Krueger also added that “the next stop on the currency manipulation road is probably off the map.” He expects Trump’s “drumbeat on currency” will get louder, using a “charge of currency manipulation to justify some combination of (more) tariffs, investment restrictions and export controls.”
The harder line emphasizes a growing feeling in Beijing that “Trump can’t be trusted” to cut a deal and that China would be better off waiting to see if a Democratic presidential candidate--many of whom have criticized the use of tariffs--takes office. The halt in agricultural purchases
The onshore yuan weakened 1.4% to 7.0391 a dollar on Monday morning after the PBOC set its daily reference rate at a weaker level than 6.9 for the first time since December.

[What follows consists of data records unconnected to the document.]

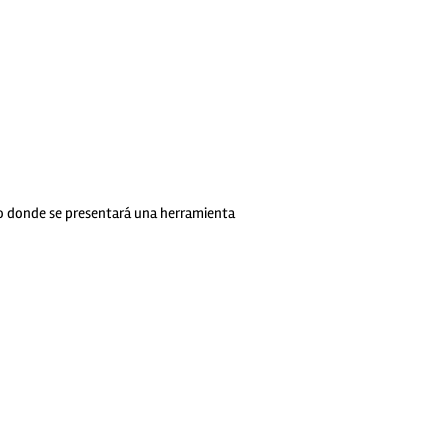
o donde se presentará una herramienta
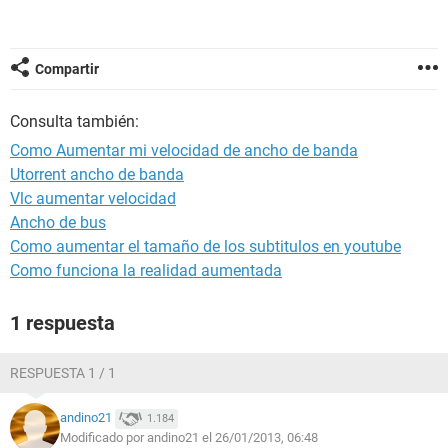
Compartir
Consulta también:
Como Aumentar mi velocidad de ancho de banda
Utorrent ancho de banda
Vlc aumentar velocidad
Ancho de bus
Como aumentar el tamaño de los subtitulos en youtube
Como funciona la realidad aumentada
1 respuesta
RESPUESTA 1 / 1
andino21
1.184
Modificado por andino21 el 26/01/2013, 06:48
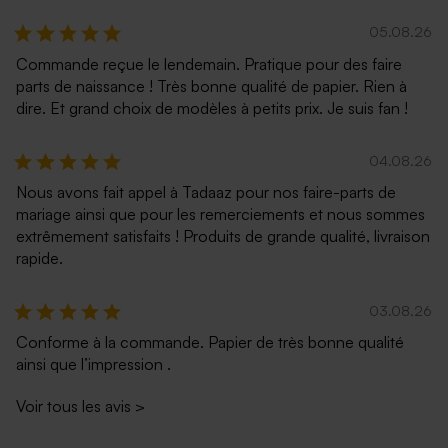
05.08.26
Commande reçue le lendemain. Pratique pour des faire
parts de naissance ! Très bonne qualité de papier. Rien à
dire. Et grand choix de modèles à petits prix. Je suis fan !
04.08.26
Nous avons fait appel à Tadaaz pour nos faire-parts de
Enveloppe rectangulaire gris
Enveloppe communion ocre
argent
rouge
mariage ainsi que pour les remerciements et nous sommes
extrêmement satisfaits ! Produits de grande qualité, livraison
rapide.
03.08.26
Conforme à la commande. Papier de très bonne qualité
ainsi que l’impression .
Voir tous les avis
>
Enveloppe communion vert
Enveloppe communion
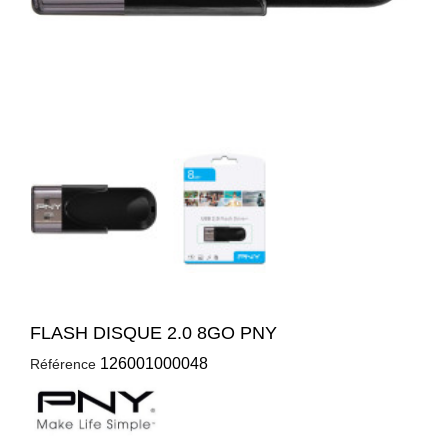
FLASH DISQUE 2.0 8GO PNY
126001000048
Référence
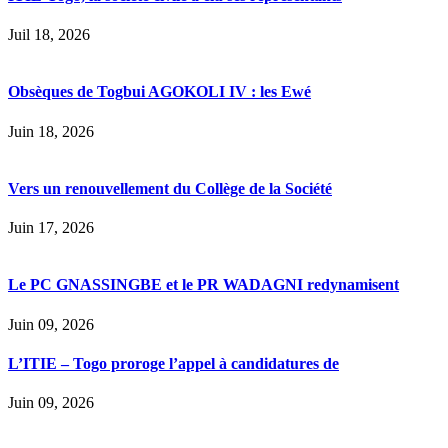
Juil 18, 2026
Obsèques de Togbui AGOKOLI IV : les Ewé
Juin 18, 2026
Vers un renouvellement du Collège de la Société
Juin 17, 2026
Le PC GNASSINGBE et le PR WADAGNI redynamisent
Juin 09, 2026
L’ITIE – Togo proroge l’appel à candidatures de
Juin 09, 2026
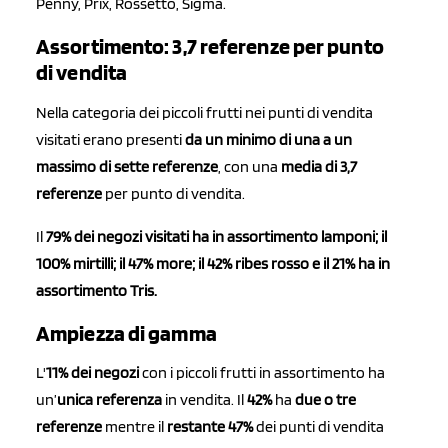
Penny, Prix, Rossetto, Sigma.
Assortimento: 3,7 referenze per punto
di vendita
Nella categoria dei piccoli frutti nei punti di vendita
visitati erano presenti
da un minimo di una a un
massimo di sette referenze
, con una
media di 3,7
referenze
per punto di vendita.
Il
79
% dei negozi visitati ha in assortimento lamponi; il
100% mirtilli; il 47% more; il 42% ribes rosso e il 21% ha in
assortimento Tris.
Ampiezza di gamma
L'
11
% dei negozi
con i piccoli frutti in assortimento ha
un’
unica referenza
in vendita. Il
42%
ha
due o tre
referenze
mentre il
restante 47%
dei punti di vendita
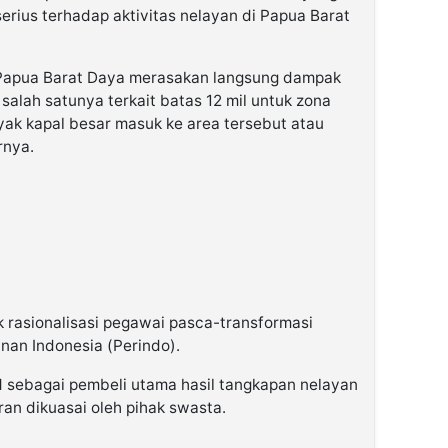
erius terhadap aktivitas nelayan di Papua Barat
i Papua Barat Daya merasakan langsung dampak
 salah satunya terkait batas 12 mil untuk zona
yak kapal besar masuk ke area tersebut atau
arnya.
 rasionalisasi pegawai pasca-transformasi
an Indonesia (Perindo).
 sebagai pembeli utama hasil tangkapan nelayan
an dikuasai oleh pihak swasta.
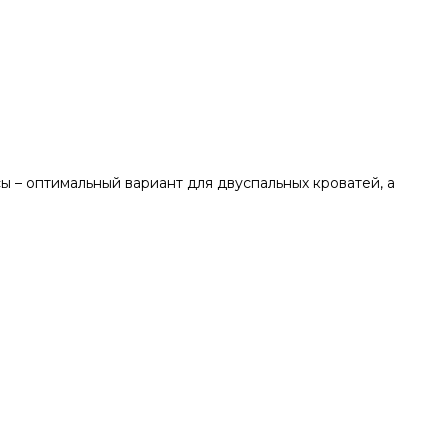
 – оптимальный вариант для двуспальных кроватей, а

“Breaking seven is due to a mix of factors: an escalation of trade war, the softening of China’s economy and a willingness for the PBOC to tolerate higher volatility for the yuan,” said Larry Hu, head of China economics at Macquarie Securities Ltd. in Hong Kong. “The PBOC has entered uncharted waters, so it has to manage expectations carefully.”
By linking today’s devaluation with the renewed tariff threat, the PBOC “has effectively weaponized the exchange rate,” said Julian Evans-Pritchard at Capital Economics in Singapore. “The fact that they have now stopped defending 7 against the dollar suggests that they have all but abandoned hopes for a trade deal.”
Allowing the yuan to weaken is not without risk for China, Bloomberg said. A mid-2015 devaluation spurred capital outflows and destabilized global markets though tighter capital controls this time around should help prevent another exodus.
A cheaper currency also risks triggering yet more reprisals from the U.S., but the biggest damage from the trade war is the hit to business activity and confidence that comes from increased uncertainty, rather than the tariffs themselves, according to Wang Tao, China economist at UBS Group AG. For that reason, the weaker yuan may do little to offset the blow, she said.
China’s crop imports from the U.S. are another weapon at Beijing’s disposal. The administration repeatedly complained that China hasn’t made the “large quantities” of agricultural purchases that it claims Xi promised when they met in Osaka at the G-20 summit.
Those accusations are called “untrue” as Chinese companies have bought U.S. farm products, including soybeans, Cong Liang, Secretary General of the National Development and Reform Commission, said on Monday, although he notes that some deals haven’t been completed because the prices are not competitive.
“China is giving up on its softer diplomatic strategy and is no longer willing to be Trump’s punching bag,” said Chua Hak Bin, an economist at Maybank Kim Eng Research Pte. “Trump’s tariffs threats are backfiring and triggering a full-scale trade war.”
So, we will see. This week’s developments appear to make a new China trade deal even further out of reach and to increase tensions from the administration’s “get tough” policy as market shocks reverberate and which producers must watch closely as they emerge further and intensify, Washington Insider believes.